Wednesday, April 8, 2009

Sitting Pretty - Part 2

Well, I'm still sitting.
After three days back at work juggling papers, entering grades to make sure my kids' report cards would get out on time, trying to get caught up on anything else that had lapsed in my almost-four-week absence, I finally got around to calling the district's benefits department to ask about my short-term disability payments. (Yes, I know I should have done this much earlier, but that's another epistle entirely.)


"Are you in a weight-bearing cast or a walking boot?"

"No, but I'm in a wheelchair, so I'm okay."

It seems I wasn't.
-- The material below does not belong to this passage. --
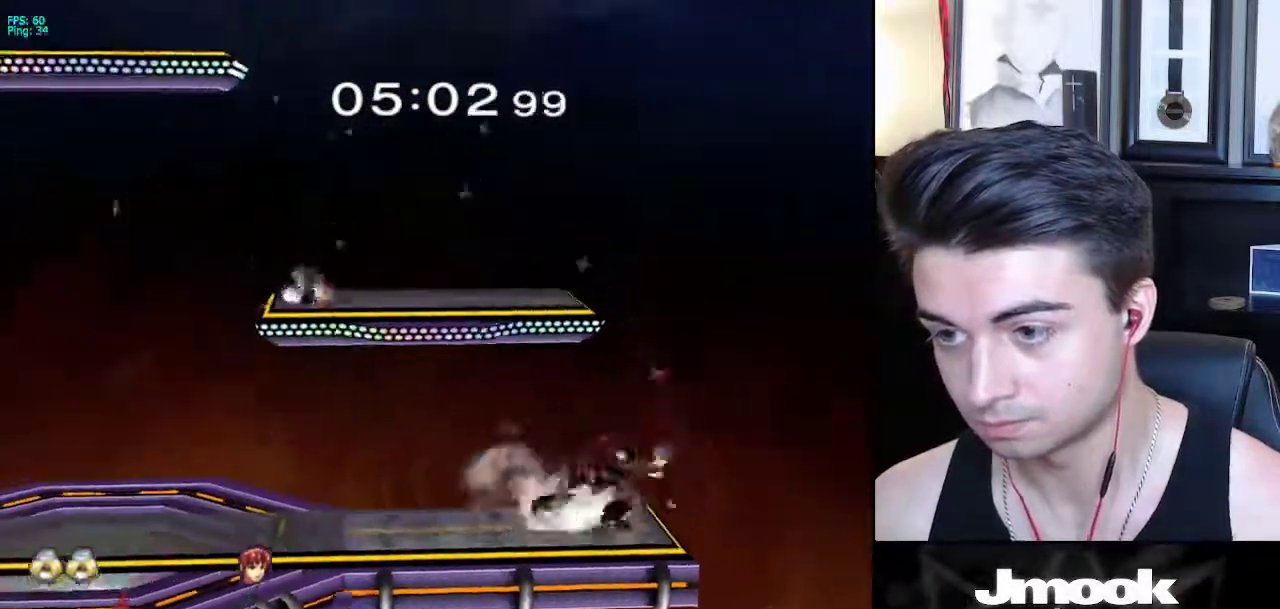
{"buttons": [], "left_stick": "right", "right_stick": "center", "events": [[17, "left_stick", "left"], [433, "left_stick", "center"], [483, "left_stick", "right"]]}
Our school district gives new meaning to the phrase "stand on your own two feet." It appears that that unless I can do that, I am not fully able to teach my children, and that means I must stay home until I can. (Stand on my own two feet, that is.) Thus, I have once again become one with the couch and shall remain so for at least the next three weeks.

While this frustrates me to no end -- as I feel it is my kids who will end up "sitting on the sidelines" right with me; there's no way around it, a guest teacher can't do what I do -- it gives me more time to practice my sitting, and as you may have gathered from my previous writing, I haven't done it all that well so far.

I admit to having a few moments of intense feeling sorry for myself (please don't ask St. Michael to elaborate -- there is that idea of spousal privilege, y'know), I have decided to choose to look at this as the gift I know it is: I am being given another chance to maybe get this sitting thing right.

So if you see me, hold me accountable and ask me how my sitting is going. Am I sitting and stewing (like something on the verge of boiling over)? Sitting and sour-ing (like a nasty old kitchen sponge)? Or am I spending my day sitting and soaking up the Son (like the Kingdom citizen that I truly am in my innermost being)?

Yup, you'd better ask me. I need to know you will.